By: Chris Levesque, President and CEO

Since President Eisenhower’s Atoms for Peace speech before the United Nations in 1953, the civilian nuclear power industry has been an important strategic and geopolitical actor.

In that speech, Eisenhower laid out a vision of hope, proclaiming that nuclear technology could have a special purpose, “to provide abundant electrical energy in the power-starved areas of the world.”

The ideas conveyed in Eisenhower’s speech remain amazingly relevant today. President Eisenhower painted a picture of a future. TerraPower’s founders and our brilliant team are also futurists. Our multi-disciplinary approach convinced us that advanced reactors will be key to bringing 1 billion people out of energy poverty and preparing the globe for 3 billion new neighbors by the end of this century. Facing this increase in energy demand, while at the same time reducing carbon emissions requires a bold approach.
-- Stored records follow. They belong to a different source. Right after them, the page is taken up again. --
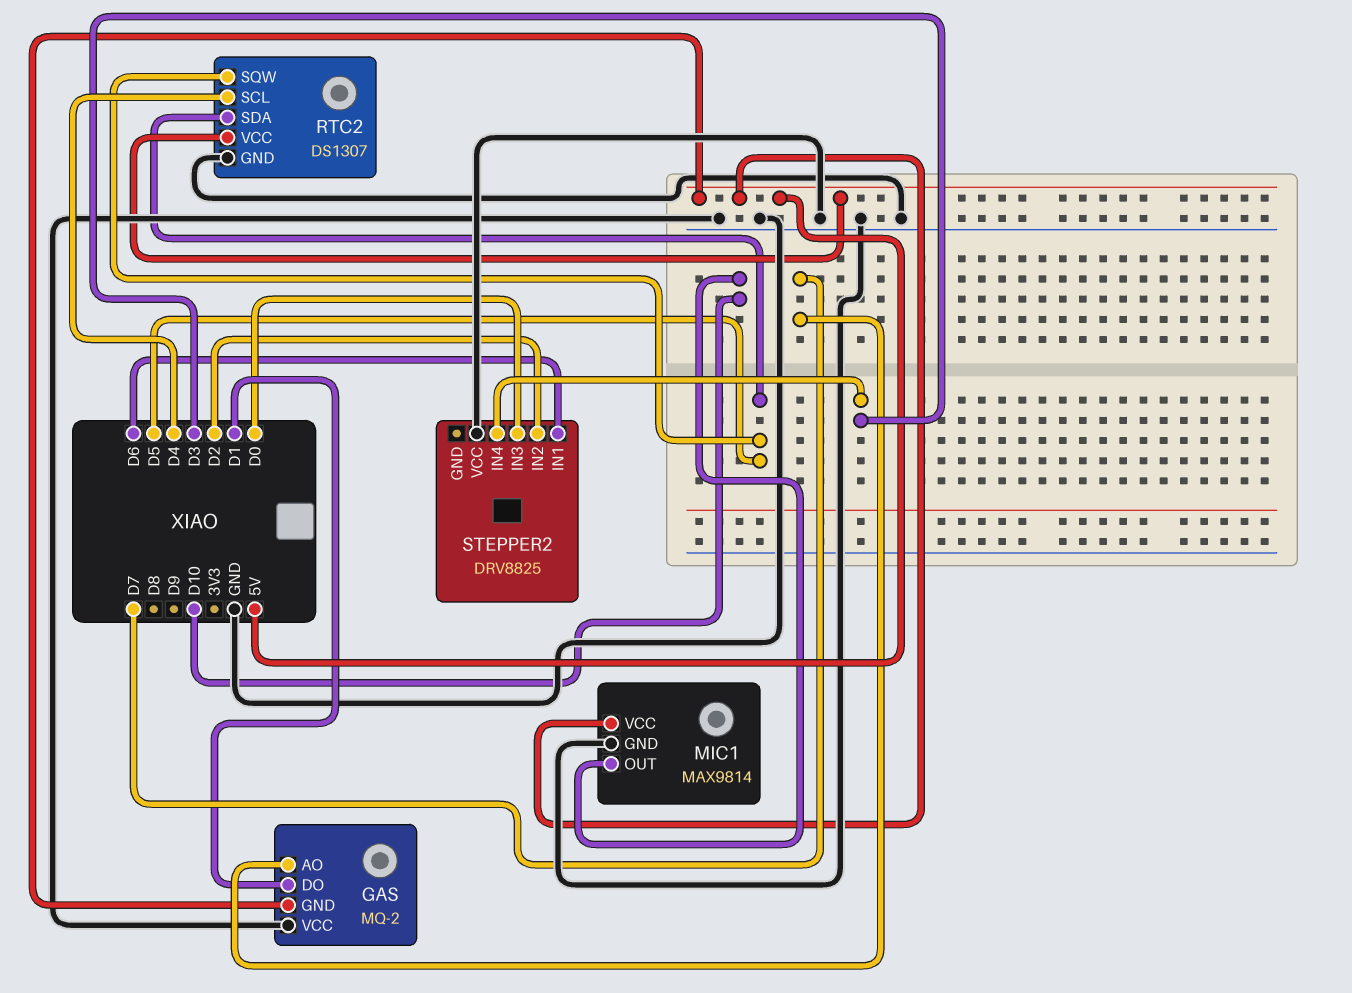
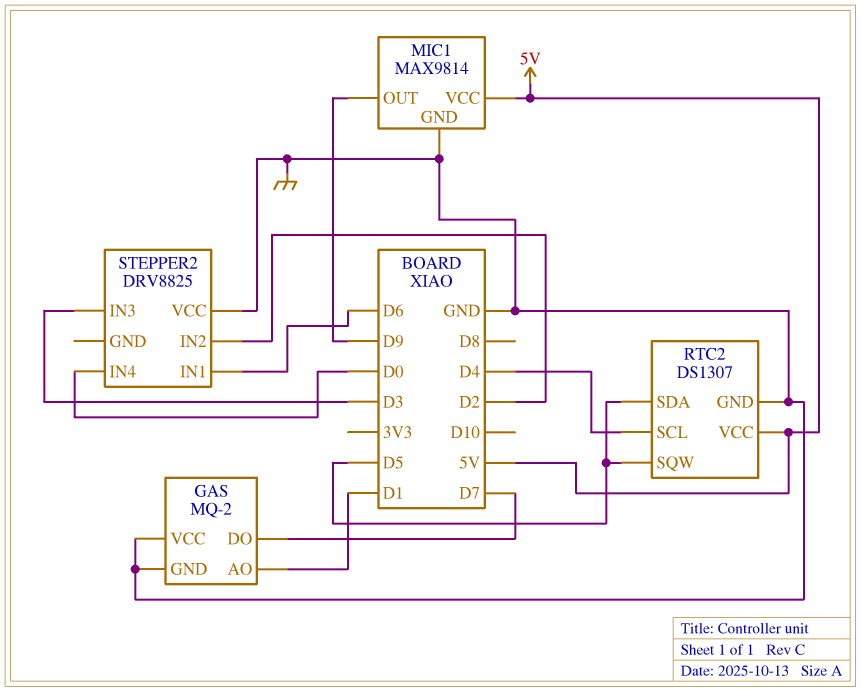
GAS pin AO: D7 -> D1
GAS pin DO: D1 -> D7
GAS pin GND: 5V -> GND
MIC1 pin OUT: D10 -> D9
STEPPER2 pin IN3: D0 -> D3
STEPPER2 pin IN4: D3 -> D0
Recently, I had the opportunity to join the CEOs of other U.S. nuclear companies to discuss the Administration’s interest in national security and energy. National security experts gathered us for discussions on the broad significance of maintaining a strong US nuclear industrial base, one which must participate in international projects as nuclear energy is inevitably deployed in new countries around the globe. Power plants do more than make electrons. They represent a lifeline to the regions they serve, and thus can be a key instrument in raising the quality of life, overall welfare and security in emerging economies.

To stay competitive, the U.S. needs a strong commercial nuclear industrial base. Former Energy Secretary Ernest Moniz and IHS Markit Vice Chairman Dan Yergin recently released their joint report here, Advancing the Landscape of Clean Energy Innovation, which suggests a strong nuclear fleet at home ensures energy security that further supports national safety and economic confidence. To lead globally, our long success with existing reactors can pave the way for advanced nuclear, enabling exports in reactor designs, fuel supply, and technical services.

With innovation and technological leadership, America offers our best scientists and entrepreneurs to help address the obstacles facing the nuclear sector today. By being present and active in export markets, we are able to apply our high standards and experience to help maintain international standards of safety and security. The mature operating experience of the US nuclear industry brings another attribute that we can share globally.

Today, the world seeks carbon-free energy that can scale to meet rising energy demand for a growing global population. US nuclear companies are ideally suited to be part of this solution, and certainly advanced nuclear technology must play a part.